DESCRIPTION OF THE TASK:
Copy the lines of the listing below word for word, starting at its first line and stopping after the line that contains "lessen volgen en ontdekken welke". Leave the pictures out of your answer.

(Extracted records)
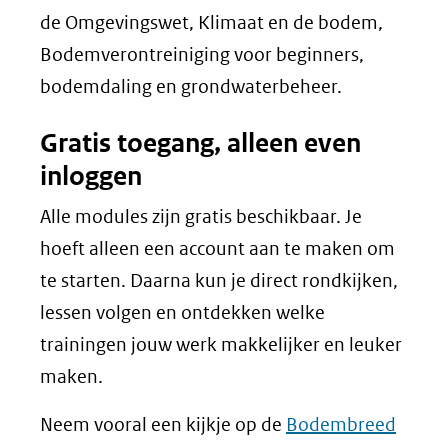
de Omgevingswet, Klimaat en de bodem,
Bodemverontreiniging voor beginners,
bodemdaling en grondwaterbeheer.
Gratis toegang, alleen even
inloggen
Alle modules zijn gratis beschikbaar. Je
hoeft alleen een account aan te maken om
te starten. Daarna kun je direct rondkijken,
lessen volgen en ontdekken welke
trainingen jouw werk makkelijker en leuker
maken.
Neem vooral een kijkje op de
Bodembreed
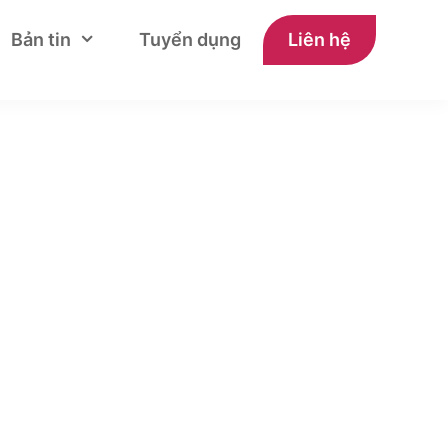
Bản tin
Tuyển dụng
Liên hệ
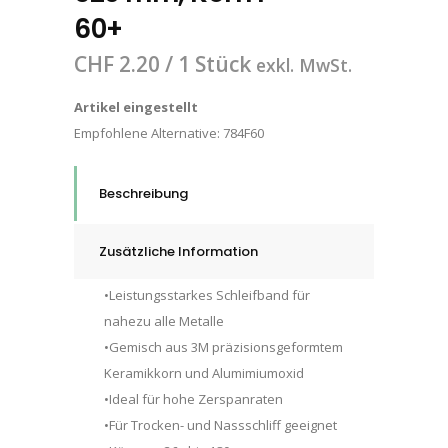
60+
CHF
2.20
/ 1 Stück
exkl. MwSt.
Artikel eingestellt
Empfohlene Alternative:
784F60
Beschreibung
Zusätzliche Information
•Leistungsstarkes Schleifband für
nahezu alle Metalle
•Gemisch aus 3M präzisionsgeformtem
Keramikkorn und Alumimiumoxid
•Ideal für hohe Zerspanraten
•Für Trocken- und Nassschliff geeignet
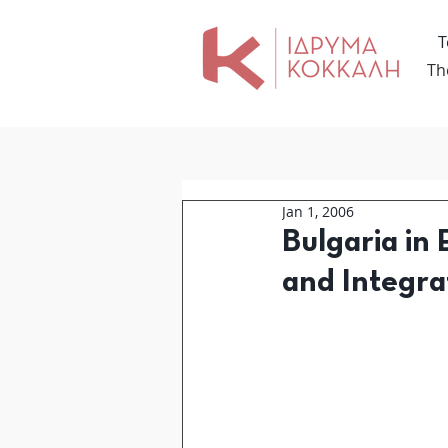
Τ
Th
Jan 1, 2006
Bulgaria in
and Integra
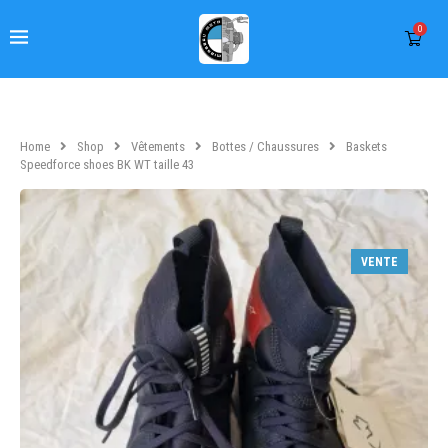
0
Home
Shop
Vêtements
Bottes / Chaussures
Baskets
Speedforce shoes BK WT taille 43
VENTE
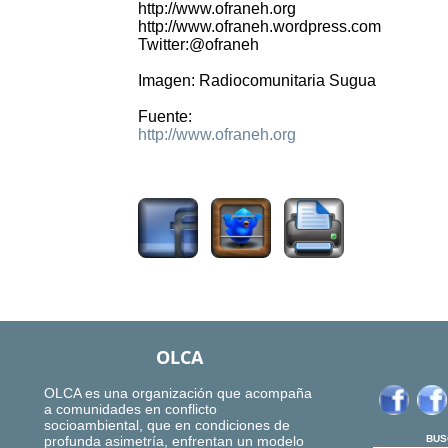
http://www.ofraneh.org
http://www.ofraneh.wordpress.com
Twitter:@ofraneh
Imagen: Radiocomunitaria Sugua
Fuente:
http://www.ofraneh.org
2074
OLCA
OLCA es una organización que acompaña
a comunidades en conflicto
socioambiental, que en condiciones de
profunda asimetría, enfrentan un modelo
BUS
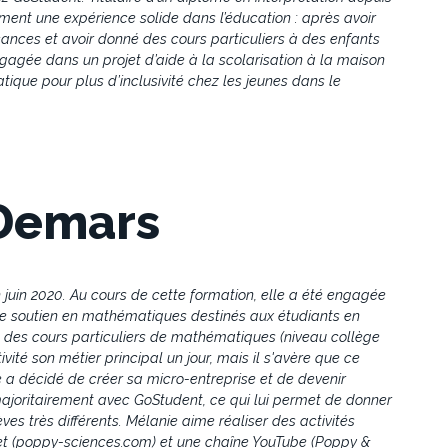
lement une expérience solide dans l’éducation : après avoir
ces et avoir donné des cours particuliers à des enfants
gagée dans un projet d’aide à la scolarisation à la maison
tique pour plus d’inclusivité chez les jeunes dans le
Demars
uin 2020. Au cours de cette formation, elle a été engagée
de soutien en mathématiques destinés aux étudiants en
 des cours particuliers de mathématiques (niveau collège
ivité son métier principal un jour, mais il s'avère que ce
le a décidé de créer sa micro-entreprise et de devenir
 majoritairement avec GoStudent, ce qui lui permet de donner
es très différents. Mélanie aime réaliser des activités
ernet (poppy-sciences.com) et une chaîne YouTube (Poppy &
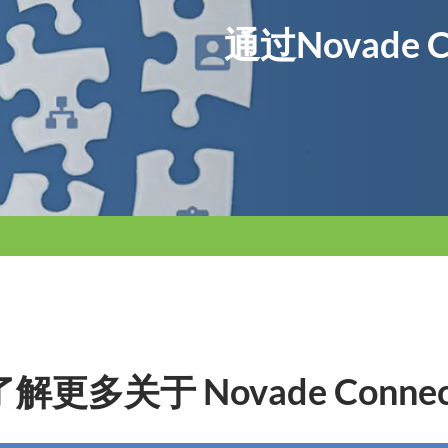
通过Novade
解更多关于 Novade Conne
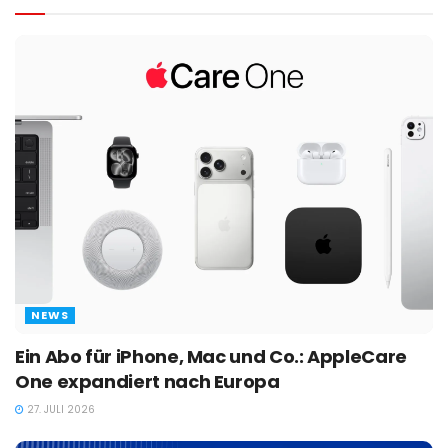
NEWS
Ein Abo für iPhone, Mac und Co.: AppleCare
One expandiert nach Europa
27. JULI 2026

SOLUTION BELOW:
de Omgevingswet, Klimaat en de bodem,
Bodemverontreiniging voor beginners,
bodemdaling en grondwaterbeheer.
Gratis toegang, alleen even
inloggen
Alle modules zijn gratis beschikbaar. Je
hoeft alleen een account aan te maken om
te starten. Daarna kun je direct rondkijken,
lessen volgen en ontdekken welke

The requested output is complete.